As the clock runs down to the 2020 elections, political reform in Myanmar is blocked by a vicious circle of no federalization, no peace, no Tatmadaw withdrawal from politics, and no democratization. The conclusions are clear. There can be “no democratization without federalization”.
Could the Outcome of the 2020 Election Change the Patterns for Political Reform?
In the post-independence era of parliamentary politics, the “Union of Burma” was dominated by political parties among the ethnic Bamar majority, notably the Anti-Fascist People’s Freedom League (AFPFL) which won a landslide victory in the 1951 general election. In many respects, this was comparable to the NLD victory in the 2015 election, and the result is just the same: ignorance about the aspirations of ethnic political parties and neglect about their representation. Only following the 1960 general election, when neither the Clean nor Stable factions of the AFPFL won a supreme majority, did AFPFL leaders begin to approach the leaders of ethnic political parties for inclusion in the central government.

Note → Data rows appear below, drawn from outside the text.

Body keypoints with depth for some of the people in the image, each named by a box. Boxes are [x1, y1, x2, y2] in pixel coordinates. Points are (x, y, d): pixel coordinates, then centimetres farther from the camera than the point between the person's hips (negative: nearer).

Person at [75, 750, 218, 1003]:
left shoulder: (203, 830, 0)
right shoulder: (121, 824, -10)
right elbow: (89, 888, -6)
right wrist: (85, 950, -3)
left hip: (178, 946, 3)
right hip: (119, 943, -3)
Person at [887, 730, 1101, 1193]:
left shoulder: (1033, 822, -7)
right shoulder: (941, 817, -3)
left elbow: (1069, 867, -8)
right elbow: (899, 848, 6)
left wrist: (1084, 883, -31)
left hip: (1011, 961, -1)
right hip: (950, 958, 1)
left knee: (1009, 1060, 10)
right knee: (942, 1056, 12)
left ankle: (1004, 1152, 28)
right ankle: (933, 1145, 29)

Arguably, the NLD has followed in the same footsteps as the AFPFL since its victory in the 2015 general election after which it marginalised the ANP and SNLD from office. At the time, the NLD won 79 percent of the total constituencies in the country, although this was reduced to 59 percent control in the Union Parliament after the inclusion of the 25 per cent of seats that are reserved for military personnel.
It will thus be important to see what will happen in the 2020 polls. Due to the party’s weak performance in bringing about peace, democracy and economic reform, it is a popular perception that the NLD will not achieve another “79 percent win” in constituencies nationwide this time around, especially in ethnic nationality areas. But, if the NLD loses 13 per cent of its seats to ethnic and smaller parties, it can no longer be a dominant or singular party in the union legislatures and government. In this case, the NLD could choose to join a block with other parties that would form the basis for a power-sharing government.

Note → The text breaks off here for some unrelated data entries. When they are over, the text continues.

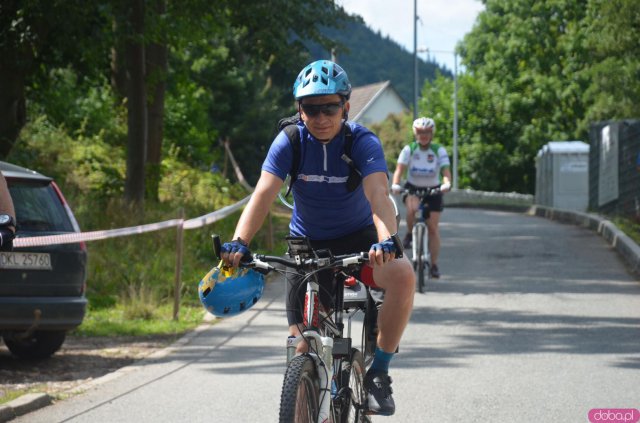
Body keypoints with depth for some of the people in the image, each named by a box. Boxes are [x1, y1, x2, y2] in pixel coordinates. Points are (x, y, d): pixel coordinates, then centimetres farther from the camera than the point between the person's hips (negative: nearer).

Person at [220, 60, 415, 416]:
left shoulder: (363, 142, -18)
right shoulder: (290, 142, -15)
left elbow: (378, 193, -35)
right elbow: (264, 193, -27)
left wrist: (387, 239, -54)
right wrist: (240, 242, -44)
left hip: (357, 239, -1)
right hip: (308, 244, 2)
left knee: (402, 275, -33)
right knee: (305, 348, -7)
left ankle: (378, 372, -19)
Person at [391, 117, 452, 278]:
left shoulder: (439, 151, -10)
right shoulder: (409, 149, -10)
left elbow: (446, 171, -20)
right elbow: (399, 169, -19)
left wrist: (446, 184, -41)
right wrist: (395, 184, -38)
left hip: (433, 191, 0)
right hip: (412, 188, 0)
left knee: (433, 228, -4)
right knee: (412, 206, -35)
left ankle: (434, 265, 2)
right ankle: (409, 234, -9)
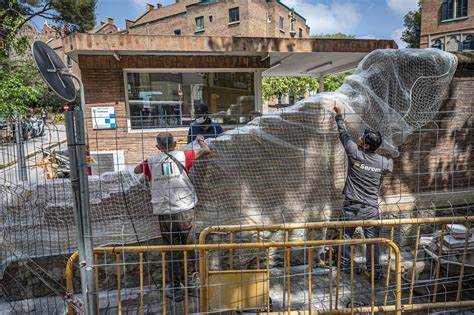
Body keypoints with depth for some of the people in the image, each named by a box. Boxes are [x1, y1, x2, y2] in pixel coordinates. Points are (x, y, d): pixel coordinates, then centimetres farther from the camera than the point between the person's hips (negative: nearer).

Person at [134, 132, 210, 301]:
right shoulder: (182, 156, 2)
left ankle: (175, 289, 18)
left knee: (171, 251, 11)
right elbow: (206, 151, 10)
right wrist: (200, 140, 30)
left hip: (164, 213, 1)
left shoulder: (151, 161, 6)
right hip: (185, 210, 0)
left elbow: (136, 170, 26)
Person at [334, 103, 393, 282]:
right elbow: (390, 168, 21)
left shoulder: (355, 154, -12)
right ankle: (374, 273, 19)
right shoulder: (383, 162, -5)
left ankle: (345, 268, 27)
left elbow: (343, 134, 1)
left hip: (351, 207, -1)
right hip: (371, 209, 2)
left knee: (346, 238, 15)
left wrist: (339, 115, 14)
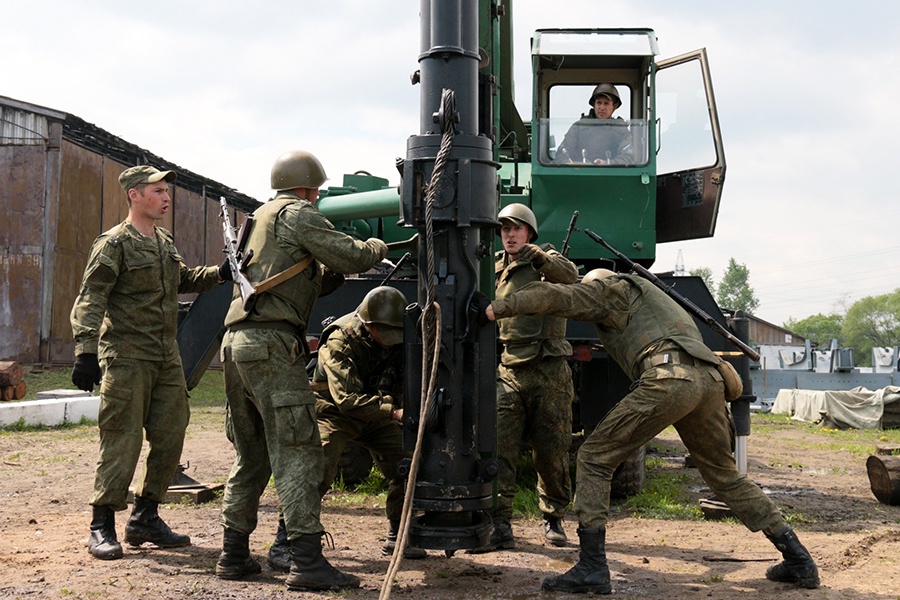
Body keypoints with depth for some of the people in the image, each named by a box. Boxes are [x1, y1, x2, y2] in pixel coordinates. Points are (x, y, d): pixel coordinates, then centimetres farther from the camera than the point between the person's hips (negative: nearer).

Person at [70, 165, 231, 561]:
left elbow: (183, 280, 33)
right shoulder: (114, 243, -8)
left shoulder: (165, 242, 15)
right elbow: (90, 300, -15)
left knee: (171, 439, 8)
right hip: (126, 359, -8)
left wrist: (219, 274, 16)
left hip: (167, 360, 8)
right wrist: (86, 351, -25)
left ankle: (145, 519, 21)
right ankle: (102, 527, 6)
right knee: (122, 442, -6)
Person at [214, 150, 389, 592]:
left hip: (236, 341, 9)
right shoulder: (297, 214, -1)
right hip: (271, 343, -9)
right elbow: (349, 257, -7)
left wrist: (332, 272, 25)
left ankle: (234, 554, 17)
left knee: (250, 455, 14)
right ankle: (306, 561, -14)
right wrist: (379, 247, 11)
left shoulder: (261, 216, 26)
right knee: (297, 451, -10)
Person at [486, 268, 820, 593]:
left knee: (594, 458, 0)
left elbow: (555, 297, 6)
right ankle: (798, 560, 24)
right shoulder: (648, 298, 42)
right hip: (710, 380, 8)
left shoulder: (611, 288, 17)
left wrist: (501, 308, 9)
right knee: (724, 475, 23)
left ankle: (592, 569, -5)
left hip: (669, 378, -8)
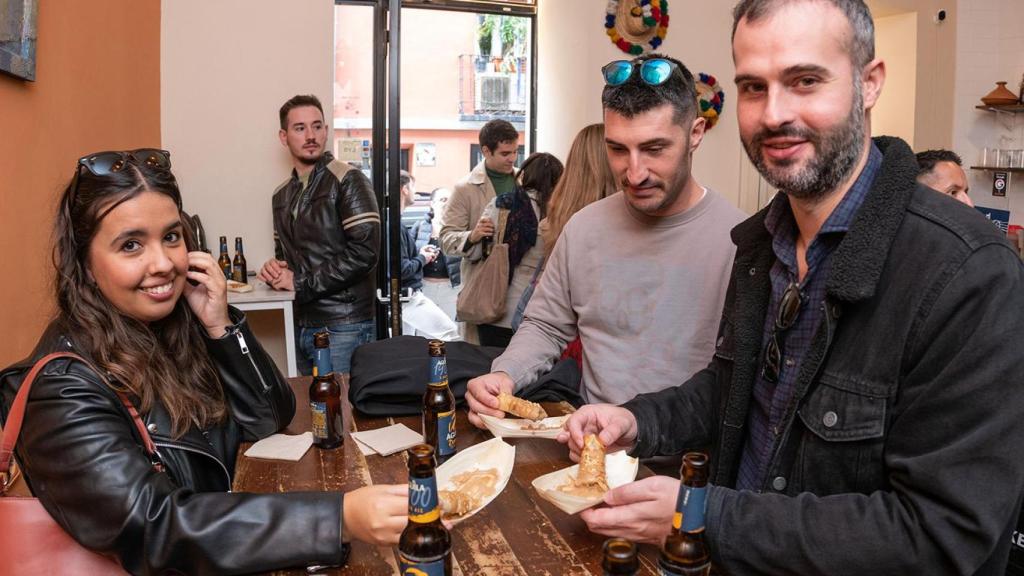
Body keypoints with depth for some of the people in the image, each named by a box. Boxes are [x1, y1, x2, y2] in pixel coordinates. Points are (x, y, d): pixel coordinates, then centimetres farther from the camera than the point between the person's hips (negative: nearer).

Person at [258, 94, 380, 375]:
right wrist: (274, 269, 1)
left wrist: (300, 284, -14)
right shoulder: (282, 194, 14)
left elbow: (364, 251, -18)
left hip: (343, 327, -6)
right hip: (300, 325, 6)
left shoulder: (348, 180, -7)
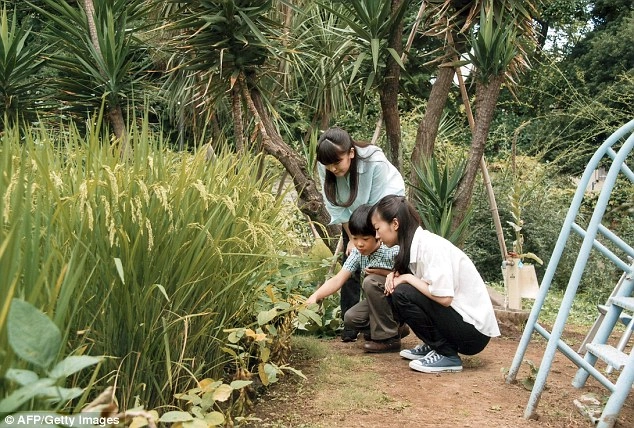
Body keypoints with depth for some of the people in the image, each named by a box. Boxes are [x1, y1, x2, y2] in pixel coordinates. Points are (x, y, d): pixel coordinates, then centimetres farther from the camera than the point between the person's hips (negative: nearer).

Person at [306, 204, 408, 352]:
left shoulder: (393, 251, -26)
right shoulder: (357, 253, -9)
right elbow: (338, 280, -15)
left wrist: (382, 272, -27)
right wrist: (315, 296, -29)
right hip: (381, 301, 7)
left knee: (371, 281, -29)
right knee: (350, 319, -10)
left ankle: (389, 338, -16)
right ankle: (396, 328, 11)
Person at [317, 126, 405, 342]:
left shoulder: (375, 162, -39)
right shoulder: (325, 167, -27)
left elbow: (377, 205, -29)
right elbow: (335, 205, -15)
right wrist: (352, 238, -14)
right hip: (354, 212, 4)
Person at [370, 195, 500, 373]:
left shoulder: (430, 245, -22)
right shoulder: (416, 244, 3)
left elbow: (444, 297, -29)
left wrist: (407, 278, -16)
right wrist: (396, 276, -10)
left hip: (474, 331, -8)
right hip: (455, 319, 9)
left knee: (402, 295, -20)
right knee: (394, 290, 4)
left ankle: (447, 355, -8)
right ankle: (433, 345, 12)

For now, however, NLD leaders have said that they would not like to form a coalition government. In contrast, many ethnic parties have merged together during the past year under the same political banner to prevent “vote-splitting” which, they believe, has lead to election defeats in the past. They have reasons for confidence. If we look at the results of the 2017 and 2018 by-elections, there were a number of constituencies that were won from the NLD – or turned – by ethnic parties in the Chin, Karen and Shan States. In the 2017 and 2018 by-elections, the NLD won only 47 and 53 percent of the constituencies respectively, and this is a significant fall in the party’s share of the vote if compared to the 79 percent victory in the 2015 polls.
The results of the 2020 elections will therefore be of critical importance. Covid-19 is only adding to the challenges in transition. The question remains, however, whether the upcoming polls will determine a shift in NLD policies on the vital issues of federalism and democracy.
Kyaw Lynn is a post-graduate student mastering in Political Science at the University of Yangon. He is also the chairperson of Political Science Association (University of Yangon) as well as one of the founders of the Amnesty Arakan Team.